The mission is to eliminate daily insulin injections as well as complications for persons with type 1 diabetes.

Collaborative work involving scientists at Massachusetts Institute of Technology and Harvard’s Stem Cell Institute has produced a device designed to overcome one of the challenges of replacing insulin-producing beta cells—helping them survive attack from the immune system.

The device, developed by Daniel G. Anderson, PhD, and Robert S. Langer, PhD, at MIT, has been tested in mice, and safely shielded the beta cells for 6 months, which in this case is a major portion of the life span. Results were published this week in Nature Medicine and Nature Biotechnology. The device involves a form of alginate, modified to make it less likely to trigger the type of immune responses seen in prior research.

The work builds on research of others, including Gordon C. Weir, MD, of the Joslin Diabetes Center and Dale Greiner, PhD, of the University of Massachusetts, in the development of stem cell-derived beta cells. Eventually, the goal would be to implant a persons with type 1 diabetes (T1D) with insulin-producing beta cells in a similar manner.

Anderson told the Harvard Gazette that the publication of the papers this week represented “seven or eight years of work,” which took flight when he began working to produce beta cells from human embryonic stem cells.

Stem cell research is among the areas supported by the JDRF to find cures or treatments for the estimated 3 million Americans who live with T1D, an autoimmune disease that kills off insulin-producing cells in the pancreas. Those who live with the disease must survive with daily injections of insulin and a strict dietary regimen to regulate blood sugar and metabolism.
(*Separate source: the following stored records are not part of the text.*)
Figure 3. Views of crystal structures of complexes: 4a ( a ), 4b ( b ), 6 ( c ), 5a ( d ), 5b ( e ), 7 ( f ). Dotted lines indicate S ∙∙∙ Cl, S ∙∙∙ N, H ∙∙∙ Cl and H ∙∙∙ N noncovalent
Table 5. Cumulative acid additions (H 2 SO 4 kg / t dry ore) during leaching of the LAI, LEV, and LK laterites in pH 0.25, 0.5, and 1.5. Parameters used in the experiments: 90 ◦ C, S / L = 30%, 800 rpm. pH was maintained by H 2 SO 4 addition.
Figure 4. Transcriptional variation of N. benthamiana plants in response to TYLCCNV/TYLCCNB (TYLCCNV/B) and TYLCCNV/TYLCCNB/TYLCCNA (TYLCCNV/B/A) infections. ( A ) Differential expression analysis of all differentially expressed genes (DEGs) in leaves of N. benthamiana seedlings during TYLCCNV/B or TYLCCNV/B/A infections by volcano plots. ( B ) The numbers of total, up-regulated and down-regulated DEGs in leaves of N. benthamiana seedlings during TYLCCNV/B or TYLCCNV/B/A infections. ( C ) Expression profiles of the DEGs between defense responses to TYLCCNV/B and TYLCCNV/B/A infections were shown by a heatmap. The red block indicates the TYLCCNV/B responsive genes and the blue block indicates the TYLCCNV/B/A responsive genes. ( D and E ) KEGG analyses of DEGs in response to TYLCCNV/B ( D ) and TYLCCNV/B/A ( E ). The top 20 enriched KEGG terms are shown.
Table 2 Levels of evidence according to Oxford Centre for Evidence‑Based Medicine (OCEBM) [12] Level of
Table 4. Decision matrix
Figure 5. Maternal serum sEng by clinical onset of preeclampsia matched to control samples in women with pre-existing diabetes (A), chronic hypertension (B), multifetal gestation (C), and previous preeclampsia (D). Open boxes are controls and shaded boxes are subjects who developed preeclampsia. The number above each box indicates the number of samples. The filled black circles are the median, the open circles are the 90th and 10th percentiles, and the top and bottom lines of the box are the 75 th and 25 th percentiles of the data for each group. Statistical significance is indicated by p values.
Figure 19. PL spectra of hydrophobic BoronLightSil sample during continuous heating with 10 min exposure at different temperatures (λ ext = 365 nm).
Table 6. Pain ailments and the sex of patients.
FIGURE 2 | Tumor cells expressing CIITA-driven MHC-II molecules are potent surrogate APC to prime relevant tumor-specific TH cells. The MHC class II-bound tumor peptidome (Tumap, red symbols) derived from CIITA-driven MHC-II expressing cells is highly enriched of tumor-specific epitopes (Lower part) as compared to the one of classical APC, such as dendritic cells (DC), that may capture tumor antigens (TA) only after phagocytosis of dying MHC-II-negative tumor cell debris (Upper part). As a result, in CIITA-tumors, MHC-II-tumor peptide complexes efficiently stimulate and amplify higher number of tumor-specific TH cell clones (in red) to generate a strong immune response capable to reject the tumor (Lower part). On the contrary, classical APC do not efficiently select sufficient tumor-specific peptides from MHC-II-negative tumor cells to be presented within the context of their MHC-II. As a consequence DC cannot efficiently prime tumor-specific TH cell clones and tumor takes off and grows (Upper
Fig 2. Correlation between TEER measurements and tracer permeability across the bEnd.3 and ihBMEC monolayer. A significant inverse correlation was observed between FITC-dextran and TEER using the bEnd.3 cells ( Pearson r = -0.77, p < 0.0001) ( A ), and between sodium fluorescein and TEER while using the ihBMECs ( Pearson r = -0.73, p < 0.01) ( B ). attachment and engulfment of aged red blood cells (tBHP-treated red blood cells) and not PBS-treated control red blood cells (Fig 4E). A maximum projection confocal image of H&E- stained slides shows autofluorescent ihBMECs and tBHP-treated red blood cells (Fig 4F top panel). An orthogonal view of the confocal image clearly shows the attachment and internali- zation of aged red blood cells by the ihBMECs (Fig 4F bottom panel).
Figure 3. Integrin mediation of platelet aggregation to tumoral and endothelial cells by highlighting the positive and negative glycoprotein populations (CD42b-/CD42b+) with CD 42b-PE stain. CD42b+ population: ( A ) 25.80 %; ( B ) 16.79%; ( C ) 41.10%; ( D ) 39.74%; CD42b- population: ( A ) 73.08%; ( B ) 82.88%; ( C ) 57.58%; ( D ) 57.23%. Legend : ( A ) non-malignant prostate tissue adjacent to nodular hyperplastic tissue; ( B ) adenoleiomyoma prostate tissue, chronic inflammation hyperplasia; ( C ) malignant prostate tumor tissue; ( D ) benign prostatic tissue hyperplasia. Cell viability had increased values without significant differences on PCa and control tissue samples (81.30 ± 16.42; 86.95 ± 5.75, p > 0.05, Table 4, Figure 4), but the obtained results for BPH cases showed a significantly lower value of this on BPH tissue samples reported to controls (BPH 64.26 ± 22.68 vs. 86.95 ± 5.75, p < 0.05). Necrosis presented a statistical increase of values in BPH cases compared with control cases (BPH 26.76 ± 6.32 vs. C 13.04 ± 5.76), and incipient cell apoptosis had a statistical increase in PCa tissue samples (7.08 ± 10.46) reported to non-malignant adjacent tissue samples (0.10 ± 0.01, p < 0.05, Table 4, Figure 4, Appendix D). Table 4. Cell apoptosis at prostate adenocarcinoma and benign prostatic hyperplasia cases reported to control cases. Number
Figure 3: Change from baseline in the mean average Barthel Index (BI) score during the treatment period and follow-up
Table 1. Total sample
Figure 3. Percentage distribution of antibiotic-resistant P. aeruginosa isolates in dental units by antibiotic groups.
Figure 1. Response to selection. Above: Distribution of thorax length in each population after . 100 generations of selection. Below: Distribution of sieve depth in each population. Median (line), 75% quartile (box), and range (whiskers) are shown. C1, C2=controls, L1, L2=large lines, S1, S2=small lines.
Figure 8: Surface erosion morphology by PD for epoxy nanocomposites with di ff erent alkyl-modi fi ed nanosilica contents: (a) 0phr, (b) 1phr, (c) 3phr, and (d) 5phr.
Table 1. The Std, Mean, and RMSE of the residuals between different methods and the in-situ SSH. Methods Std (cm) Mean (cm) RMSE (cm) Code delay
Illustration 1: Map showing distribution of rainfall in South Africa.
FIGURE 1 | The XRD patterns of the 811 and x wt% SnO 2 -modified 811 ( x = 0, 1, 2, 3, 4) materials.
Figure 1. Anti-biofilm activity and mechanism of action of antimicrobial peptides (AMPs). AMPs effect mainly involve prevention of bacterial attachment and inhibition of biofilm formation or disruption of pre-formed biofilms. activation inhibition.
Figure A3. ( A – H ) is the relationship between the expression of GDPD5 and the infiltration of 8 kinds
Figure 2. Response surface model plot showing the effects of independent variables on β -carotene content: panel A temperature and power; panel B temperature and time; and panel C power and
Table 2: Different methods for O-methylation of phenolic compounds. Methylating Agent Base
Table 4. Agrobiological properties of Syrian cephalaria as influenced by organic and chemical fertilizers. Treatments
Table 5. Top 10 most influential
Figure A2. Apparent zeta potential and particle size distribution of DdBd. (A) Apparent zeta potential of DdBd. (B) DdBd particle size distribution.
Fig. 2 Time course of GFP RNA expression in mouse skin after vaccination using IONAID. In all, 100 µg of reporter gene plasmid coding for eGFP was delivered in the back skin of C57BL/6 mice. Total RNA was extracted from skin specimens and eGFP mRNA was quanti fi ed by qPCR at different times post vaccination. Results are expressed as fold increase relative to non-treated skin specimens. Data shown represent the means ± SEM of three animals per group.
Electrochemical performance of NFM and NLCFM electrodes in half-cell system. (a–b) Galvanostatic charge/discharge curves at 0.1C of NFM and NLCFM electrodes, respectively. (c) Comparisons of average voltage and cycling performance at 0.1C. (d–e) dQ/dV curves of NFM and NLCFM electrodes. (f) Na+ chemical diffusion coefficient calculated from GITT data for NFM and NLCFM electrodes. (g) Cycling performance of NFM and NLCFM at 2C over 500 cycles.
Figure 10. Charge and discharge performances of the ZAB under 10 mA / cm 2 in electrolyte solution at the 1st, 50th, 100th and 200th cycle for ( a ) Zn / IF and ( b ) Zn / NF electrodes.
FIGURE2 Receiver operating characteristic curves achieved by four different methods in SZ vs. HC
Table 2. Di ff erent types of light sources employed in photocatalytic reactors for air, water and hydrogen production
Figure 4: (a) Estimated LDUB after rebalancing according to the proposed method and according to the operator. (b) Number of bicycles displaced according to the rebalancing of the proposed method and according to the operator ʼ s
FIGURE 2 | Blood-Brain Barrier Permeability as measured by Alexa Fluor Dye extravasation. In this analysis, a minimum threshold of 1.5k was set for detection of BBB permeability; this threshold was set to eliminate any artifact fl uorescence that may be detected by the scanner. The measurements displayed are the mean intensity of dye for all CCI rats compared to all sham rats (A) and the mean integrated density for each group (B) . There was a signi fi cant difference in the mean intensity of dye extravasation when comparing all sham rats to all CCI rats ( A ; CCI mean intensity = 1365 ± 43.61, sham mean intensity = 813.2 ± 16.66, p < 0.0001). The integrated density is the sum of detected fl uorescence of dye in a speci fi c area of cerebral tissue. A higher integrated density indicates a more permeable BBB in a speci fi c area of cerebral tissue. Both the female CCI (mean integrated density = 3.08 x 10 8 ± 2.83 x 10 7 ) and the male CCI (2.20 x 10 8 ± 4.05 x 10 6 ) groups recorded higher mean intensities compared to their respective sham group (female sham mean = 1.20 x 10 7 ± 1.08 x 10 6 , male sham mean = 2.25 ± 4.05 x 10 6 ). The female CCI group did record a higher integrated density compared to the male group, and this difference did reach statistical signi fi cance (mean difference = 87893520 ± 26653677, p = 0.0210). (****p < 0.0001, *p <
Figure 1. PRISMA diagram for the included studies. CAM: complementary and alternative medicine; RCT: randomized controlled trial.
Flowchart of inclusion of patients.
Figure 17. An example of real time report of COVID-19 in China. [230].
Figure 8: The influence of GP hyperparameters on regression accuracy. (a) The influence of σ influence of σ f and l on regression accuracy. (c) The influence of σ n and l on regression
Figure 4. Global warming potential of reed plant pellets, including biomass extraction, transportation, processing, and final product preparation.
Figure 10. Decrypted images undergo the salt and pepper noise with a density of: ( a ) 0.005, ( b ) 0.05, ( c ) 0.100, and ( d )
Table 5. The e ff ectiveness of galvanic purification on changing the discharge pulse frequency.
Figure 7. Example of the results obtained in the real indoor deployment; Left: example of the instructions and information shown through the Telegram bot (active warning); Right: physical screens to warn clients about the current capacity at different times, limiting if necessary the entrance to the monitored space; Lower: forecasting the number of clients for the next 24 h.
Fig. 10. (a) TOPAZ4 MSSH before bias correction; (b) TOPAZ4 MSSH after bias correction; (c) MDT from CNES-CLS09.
Besides having to adhere to the grinding ritual of daily injections and dietary restrictions, those with diabetes often eventually suffer complications that can include blindness or kidney failure, since injections do not have the same regulatory effectiveness as beta cell produced insulin.

It is believed that many of the techniques being developed to treat or cure T1D might also help those most severely afflicted with type 2 diabetes (T2D), which occurs when the body develops insulin resistance due to genetic or dietary factors.

Fully functioning encapsulated beta cells that produced insulin are seen as a far superior solution to insulin injections; this solution would eventually work in concert with the body like normal insulin production does.

References

Vegas AJ, Veiseh O, Gurtler M, et al. Long-term glycemic control using polymer-encapsulated human stem cell-derived beta cells in immune-competent mice [published online January 25, 2016]. Nature Med 2016; doi:10.1038/nm.4030.